On November 17, 2016, the Federal Energy Regulatory Commission (Commission) issued a Notice of Inquiry (NOI) to re-examine its policy on the length of hydroelectric license terms under the Federal Power Act. The Commission’s NOI is a tacit admission that the existing policy has not been working successfully – at least as measured against the present Commission’s policy goals.

Section 15(e) of the Federal Power Act provides that a license term for any new license, i.e., a relicense, shall be not less than 30 or more than 50 years. Under existing policy for hydroelectric projects, the Commission sets a 30-year term where there is little or no authorized redevelopment, new construction, or environmental mitigation and enhancement; a 40-year term where there is a moderate amount of these activities; and a 50-year term where there is an extensive amount of such activity. See Consumers Power Co., 68 FERC ¶ 61,077 at 61,384 (1994). These determinations are highly fact-specific. The Commission has explained that the purpose of this policy is to ease the economic impact of new costs, promote balanced and comprehensive development of renewable power generating resources, and encourage licensees to be better environmental stewards. Id. Additionally, under current policy, when determining the license term for a relicensed project, the Commission’s approach is “forward-looking” and does not consider the capital costs for measures required or authorized during a prior license term. See, e.g., Duke Energy Carolinas, LLC (Duke Energy), 156 FERC ¶ 61,010, at P 19 (2016). Current policy does not require the Commission to consider license terms provided in settlement agreements.

The existing policy was principally premised upon the concept that the length of the license term was a major factor in the licensee’s investment decisions with respect to the project, and that a longer license term would be necessary to give the licensee a sufficient earnings horizon for larger capital investments.
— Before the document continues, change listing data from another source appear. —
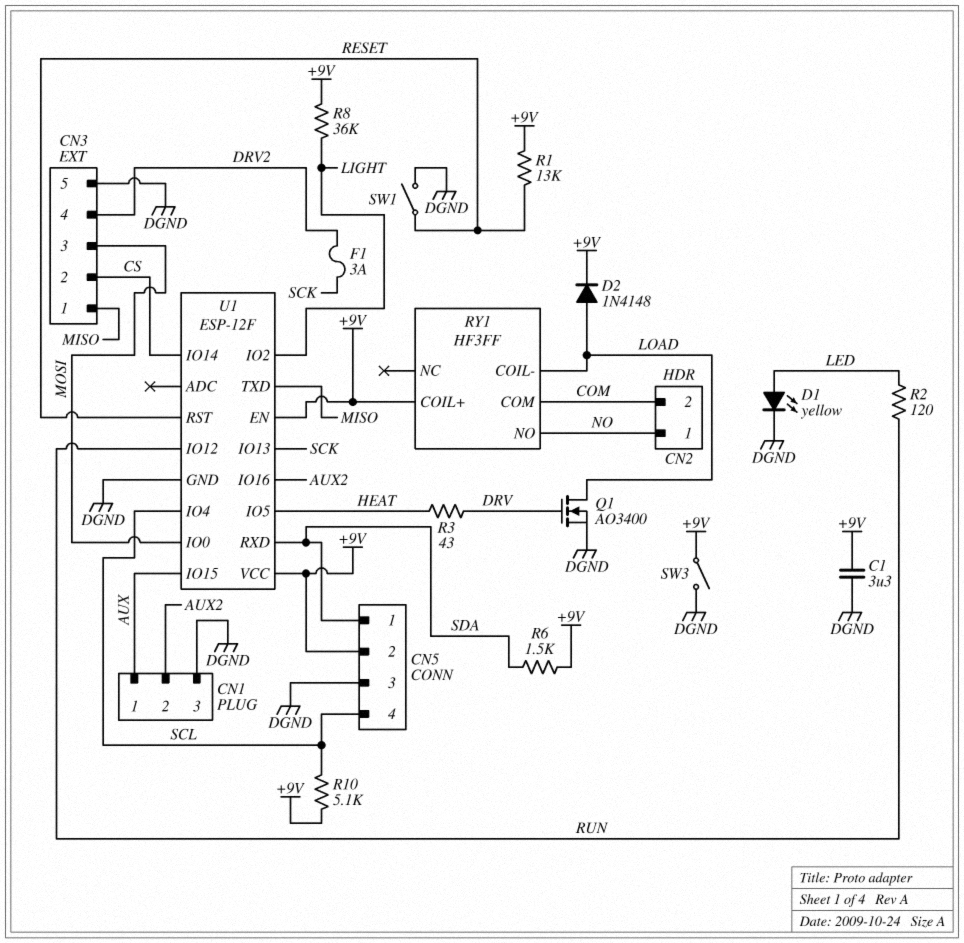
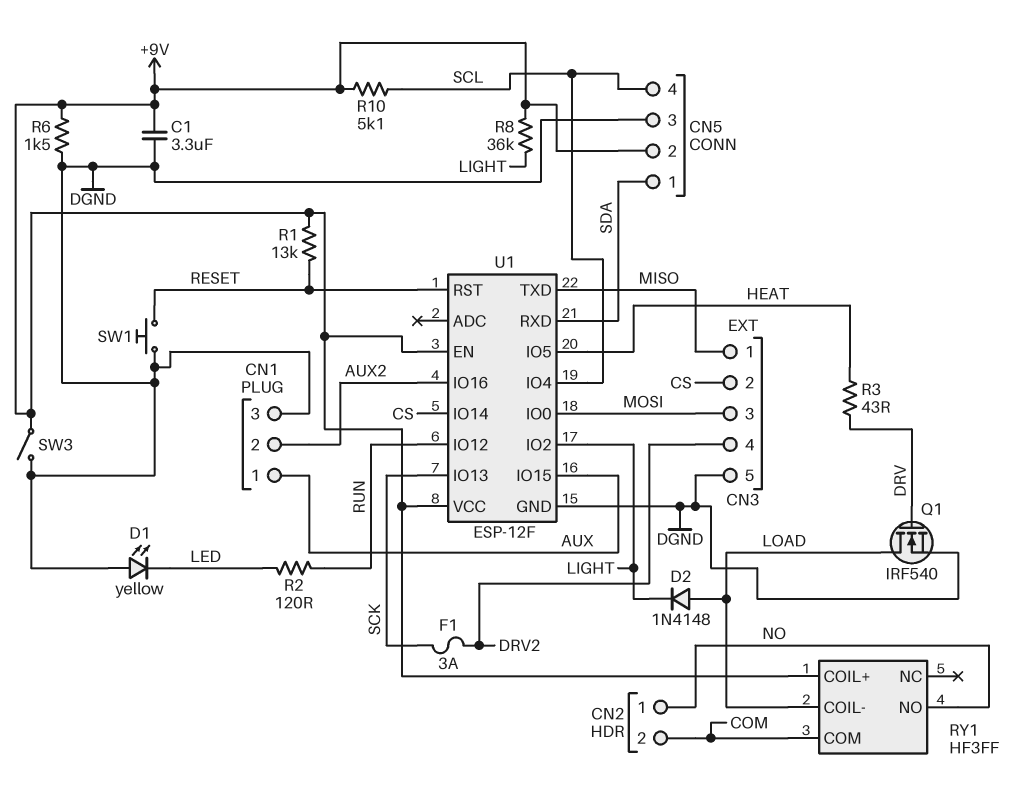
D1: LED yellow (A LED, K DGND) -> LED yellow (A DGND, K LED)
D2: diode 1N4148 (A LOAD, K +9V) -> diode 1N4148 (A LOAD, K LIGHT)
Q1: NMOS AO3400 (G DRV, D LOAD, S DGND) -> NMOS IRF540 (G DRV, D LOAD, S DGND)
R6: 1.5k (+9V, SDA) -> 1.5k (+9V, DGND)
SW1: switch (DGND, RESET) -> button (DGND, RESET)

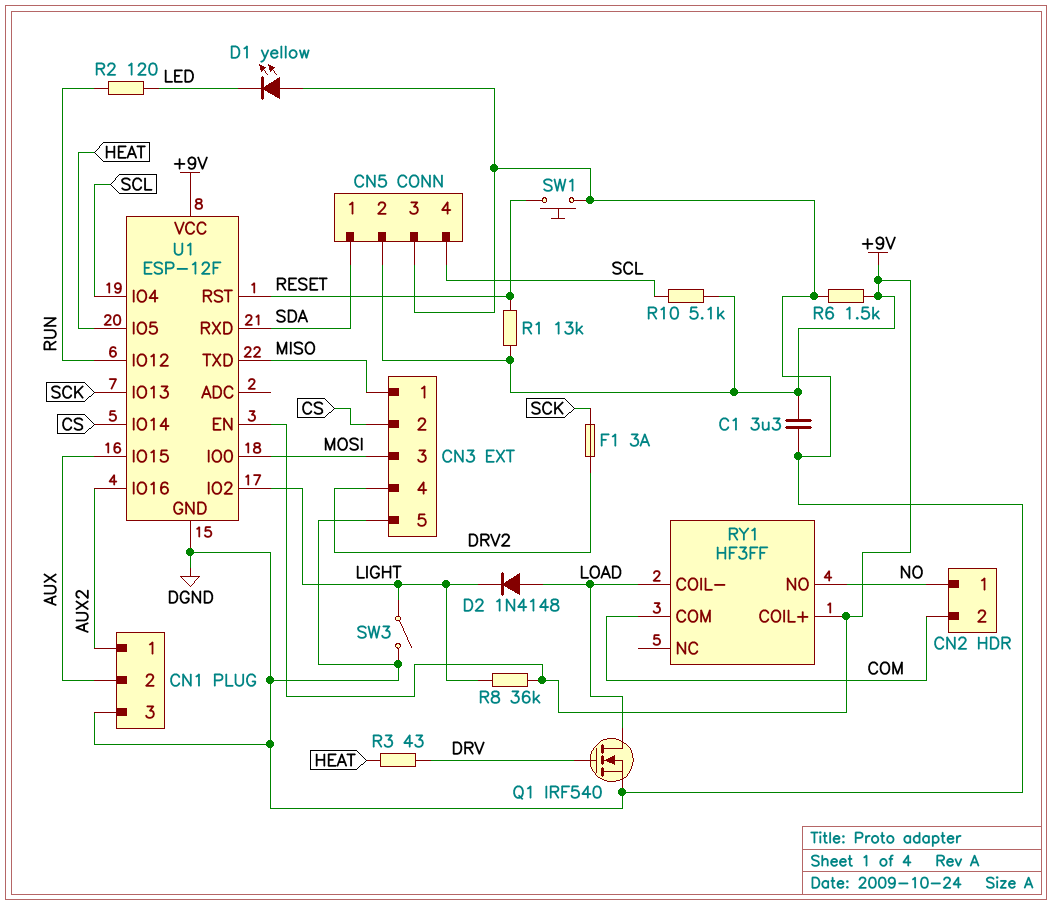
CN1 pin 1: AUX -> AUX2
CN1 pin 2: AUX2 -> AUX
SW3: switch (+9V, DGND) -> switch (DGND, LIGHT)

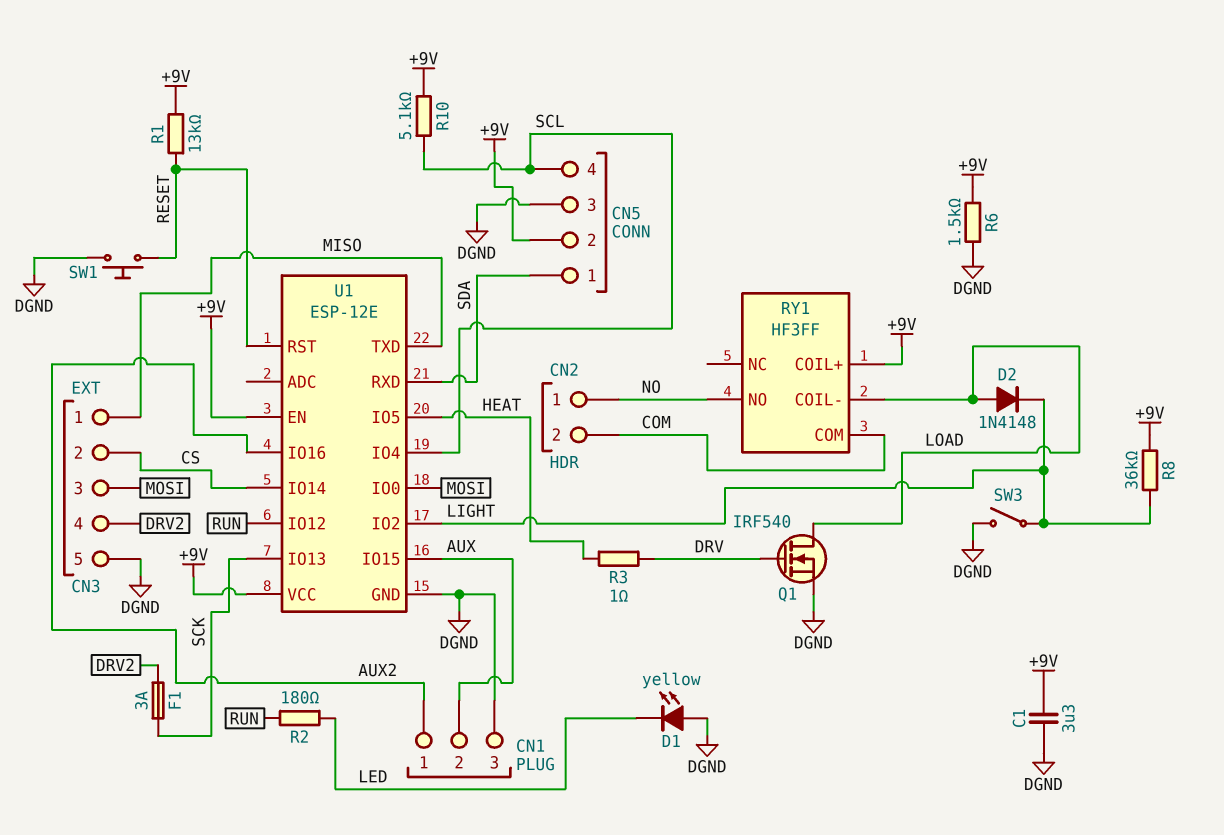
R2: 120 (LED, RUN) -> 180 (LED, RUN)
R3: 43 (DRV, HEAT) -> 1 (DRV, HEAT)
U1: ESP-12F -> ESP-12E

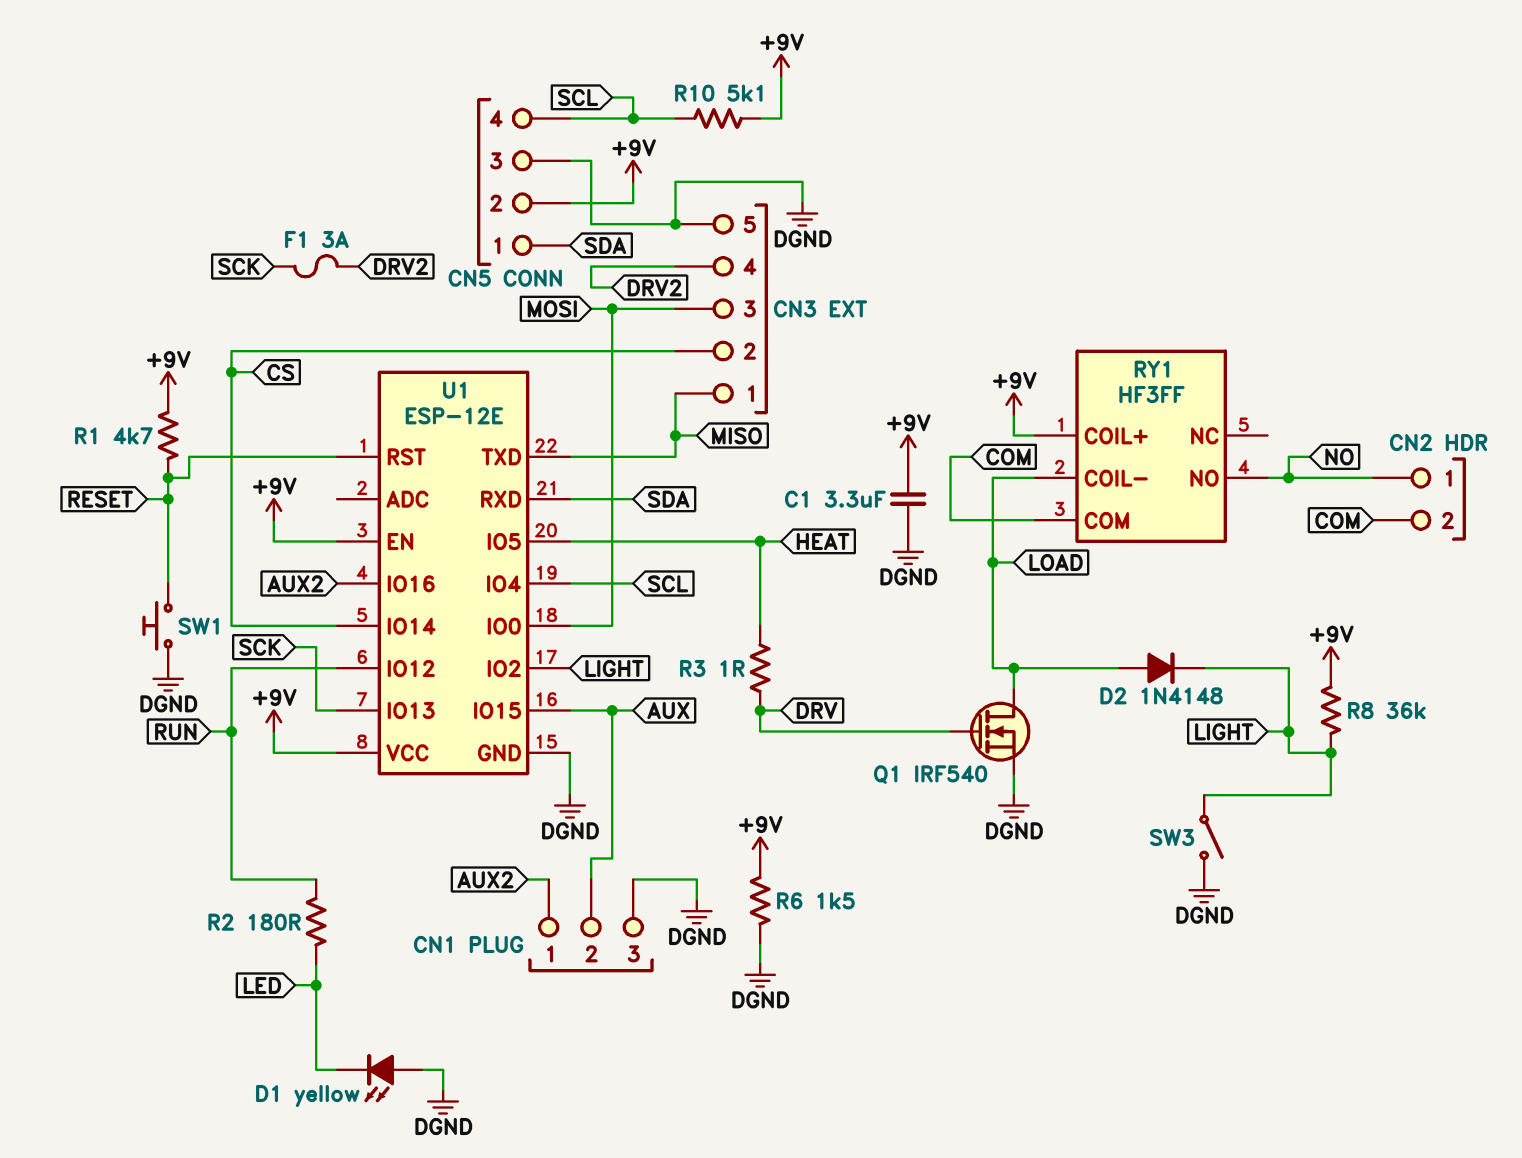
R1: 13k (+9V, RESET) -> 4.7k (+9V, RESET)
In part, this view also rested upon the potential legal threat - never actually realized in the 96 history of the statute - that the federal government might exercise its right to take over the project at the end of the license term, paying the licensee essentially net book value based on historical costs. Moreover, the administration of the existing policy has revealed that it sometimes discourages overhaul or upgrade of equipment towards the end of a license term because the licensee risks not receiving “credit” for that investment in the calculation of a new license term. Finally, the existing policy lessens the possibility of settlements in the relicensing process to the extent that it takes off the table the length of the license term as something the existing licensee can bargain for.

The Commission’s announcement of its re-examination of its policy indicates that it is aware of the foregoing issues. The NOI outlines for comments five potential options for updating the Commission’s license term policy: (1) retain the existing policy; (2) add to the existing policy the consideration of investments on measures implemented under the prior license; (3) replace the existing policy with a 50-year default license term unless the Commission determines that a lesser license term would be in the public interest; (4) add a more quantitative cost-based analysis to the existing license term policy; and (5) alter current policy to accept the longer license term agreed upon in an applicable settlement agreement, when appropriate. The Commission also solicits other suggestions of alternatives to the outlined options.

It is noteworthy that the Commission appears to be only considering a policy change with respect to this issue rather than a rulemaking. Policies, as compared to rules or regulations, have very little force of law and are essentially non-reviewable in the courts. In that sense, a policy change is an administrative equivalent to an executive order, something that is only valid until the next Commission decides to do something different. That being the case, to the extent that the desire for change is intended to achieve different licensee behavior, merely changing the policy regarding license terms may not have the desired effect.

Comments in response to the NOI are due 60 days after publication in the Federal Register.